Former Attorney General Alberto Gonzales, now under investigation for allegedly politicizing the Justice Department, ousted a top lawyer for failing to adopt the administration’s position on torture and then promised him a position as a U.S. attorney to placate him, highly placed sources tell ABC News.
Gonzales, who was just taking over as attorney general, asked Justice Department lawyer Daniel Levin to leave in early 2005, shortly after Levin wrote a legal opinion that declared "torture is abhorrent" and limited the administration’s use of harsh interrogation techniques.
At the time, Levin was in the middle of drafting a second, critical memo that analyzed the legality of specific interrogation techniques, like waterboarding.
Gonzales, however, was concerned about how it would be perceived if Levin were ousted immediately after issuing the opinion — and just before he finished another — so he offered Levin a less significant job outside the Department of Justice at the National Security Council, sources tell ABC News.
[snip]
Levin took the NSC job in March 2005. The U.S. attorney position never materialized, and sources close to Levin say he never believed Gonzales was serious.
As ABC points out, Kyle Sampson floated Levin’s name to replace Kevin Ryan in San Francisco.
But what ABC only hints at is what happened next: the trial run of Stephen Bradbury for the position of OLC head. Within months after Levin was ousted, we know, Bradbury wrote three new memos on torture, endorsing the combined use of harsh techniques.
When the Justice Department publicly declared torture “abhorrent” in a legal opinion in December 2004, the Bush administration appeared to have abandoned its assertion of nearly unlimited presidential authority to order brutal interrogations.

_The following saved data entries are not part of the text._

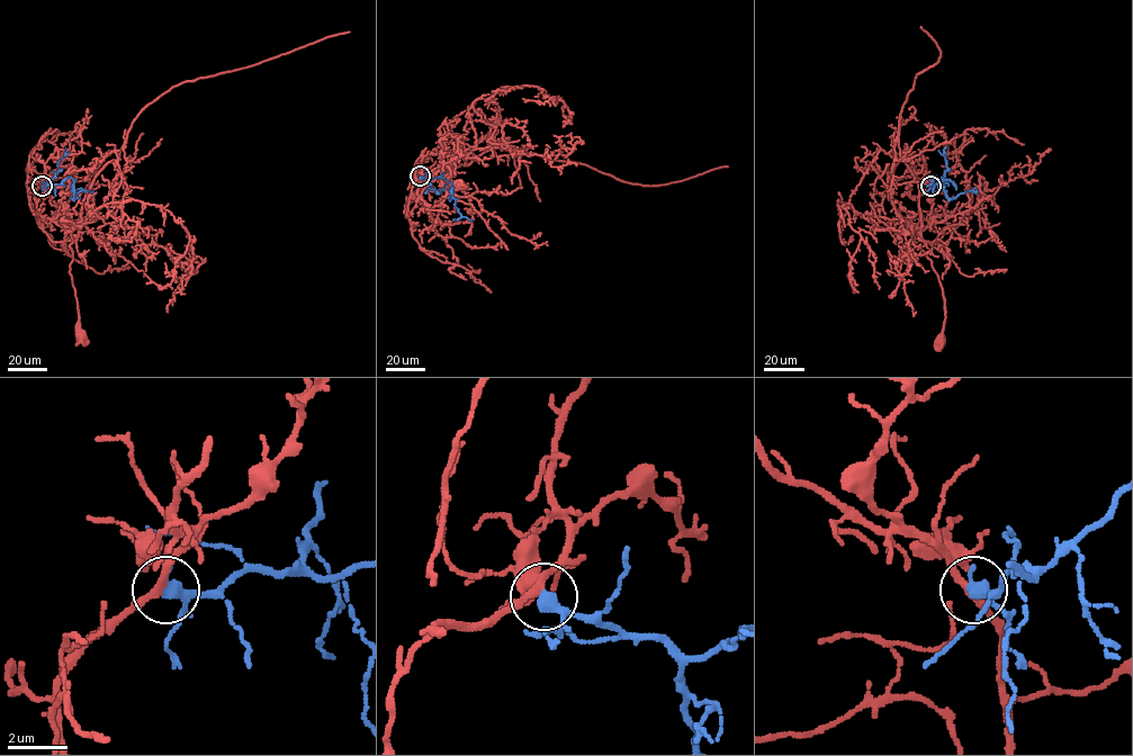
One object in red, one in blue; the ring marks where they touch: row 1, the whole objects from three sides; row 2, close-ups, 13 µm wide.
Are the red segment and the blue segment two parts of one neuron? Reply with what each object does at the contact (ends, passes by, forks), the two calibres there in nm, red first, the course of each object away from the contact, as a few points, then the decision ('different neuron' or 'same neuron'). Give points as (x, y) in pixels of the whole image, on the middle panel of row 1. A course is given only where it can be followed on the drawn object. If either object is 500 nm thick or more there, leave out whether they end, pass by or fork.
red passes by; blue passes by; calibres 240 and 360 nm; course red (420, 176), (449, 167), (451, 170), (447, 167), (450, 177), (448, 182), (455, 190), (458, 185); course blue (420, 176), (429, 180), (443, 178), (452, 183), (458, 212), (471, 219); same neuron

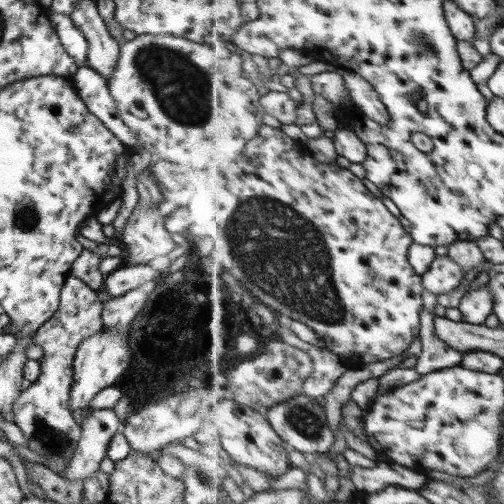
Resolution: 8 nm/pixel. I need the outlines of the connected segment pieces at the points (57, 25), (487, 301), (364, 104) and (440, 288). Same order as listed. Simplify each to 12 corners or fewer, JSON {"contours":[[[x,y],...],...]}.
{"contours":[[[52,13],[51,23],[64,51],[79,67],[88,44],[69,15]],[[488,285],[470,292],[460,305],[463,320],[485,325],[495,314]],[[351,69],[345,76],[353,104],[380,124],[392,112],[371,81]],[[447,254],[423,276],[430,293],[448,295],[466,278],[464,267]]]}

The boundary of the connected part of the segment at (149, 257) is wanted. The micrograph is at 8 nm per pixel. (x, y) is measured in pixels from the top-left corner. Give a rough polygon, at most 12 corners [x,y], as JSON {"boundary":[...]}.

But soon after Alberto R. Gonzales’s arrival as attorney general in February 2005, the Justice Department issued another opinion, this one in secret. It was a very different document, according to officials briefed on it, an expansive endorsement of the harshest interrogation techniques ever used by the Central Intelligence Agency.
The new opinion, the officials said, for the first time provided explicit authorization to barrage terror suspects with a combination of painful physical and psychological tactics, including head-slapping, simulated drowning and frigid temperatures.